Anways after we disgussed everything i went home. Today he called me to give me back my stuff from his house. I went to the car and he gave me back my camera and just told me he ordered a cord for my camera and that it will arrive next week. (i lost my camera cord along time ago).
But anyways today he was a little high, he seemed out of it but he wanted to still talk. He told me that when he went home last night he was thinking all night and he wants to start making good changes in his life, never do coke or ex again, and wants to start saving his money, then i told me that i dont hate him but im still mad and shocked and that i really need time for myself and he agreed with me. He told me that i deserve a better boyfriend and he said he was sure i would find a great guy who wouldnt me like he did. But yet he still wants to keep in contact with me...which is weird.
he was finding excuses to see me (giving me the camera cord next week, i told him im getting my new cell phone and told me to text him as soon as i get it, he told me to give him a call him whenever i want to, he is planning on buying a motorcycle and asked me if i wanna take a ride with him when he gets it and told me hell buy a helmet for me, i have been looking for jobs lately cuz im not working and he said if i find a job that he can always drive me)...anyways i told him i needed some time and he said he understood, then i went home.
..So he still wants to hang out with me even though were not together anymore... What u think about that? Is it because he maybe feels pity for me cuz of everyhing that happened to my dad and the past? or because he still doesnt want to lose me yet? Please help!

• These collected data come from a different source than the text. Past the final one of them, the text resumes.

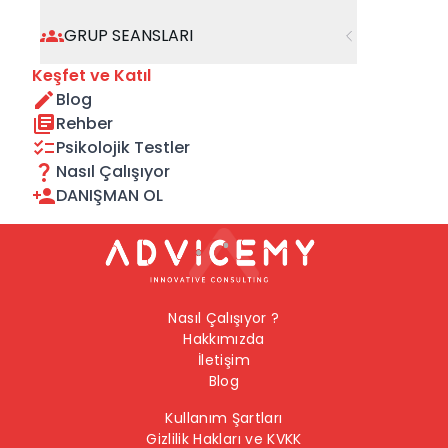
geçebilirsiniz.
GRUP SEANSLARI
Önceki Sayfaya Dön
Keşfet ve Katıl
Blog
Ana Sayfaya Dön
Rehber
Psikolojik Testler
Nasıl Çalışıyor
DANIŞMAN OL
Nasıl Çalışıyor ?
Hakkımızda
İletişim
Blog
Kullanım Şartları
Gizlilik Hakları ve KVKK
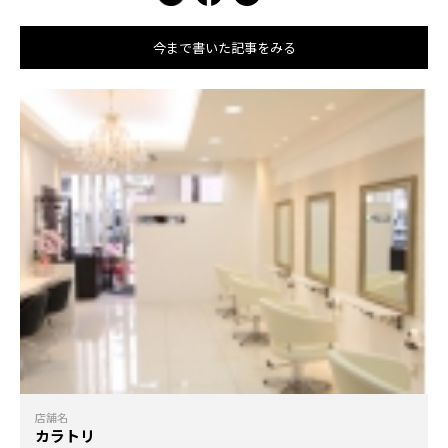
今まで書いた記事をみる
店舗名
カラトリ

I have to admit, when I reached the end of your message, I was relieved. I thought you were going to ask me about whether or not you should get back together - the answer would have been a definite NO - but you were asking a very valid, very intelligent question instead. Don't get me wrong, there is no such thing as a "bad" or "dumb" question, but some questions are certainly more intelligent, or more valid or more worthwhile than others.
Your ex is displaying types of passive-aggressive behavior, specifically it sounds like vacillating passive-aggressiveness. It is not as overt as some types of passive-aggressive behavior, but it's still there. Put simply, he believes a real, intimate relationship with you was too much "work", so rather than put in the effort to better himself and the relationship, he vacillates - or switches - between being angry at you and angry at himself. He has created this negative attitude towards the whole thing, which more easily enables him to avoid the situation altogether. However, because it is too difficult for him emotionally to just end it, to give it closure, he wants to cling to it by staying friends. I have a feeling he has gone through this cycle before, and it has begun to feel very comfortable and familiar for him. He believes, probably unconsciously, that this type of familiar ending is easier and safer than making the effort and taking the risk to improve his situation.
To be honest, you're probably better off not being in a relationship with him. Whether or not you choose to remain his friend is up to you, but bare this in mind: even a friendly relationship with him is not likely to be much different, just less intense. If it is still worthwhile to you, then by all means, continue it. If not, I would recommend, as cordially and considerately as possible, leaving.
Either way, I hope things work out for you! Good luck, and take care!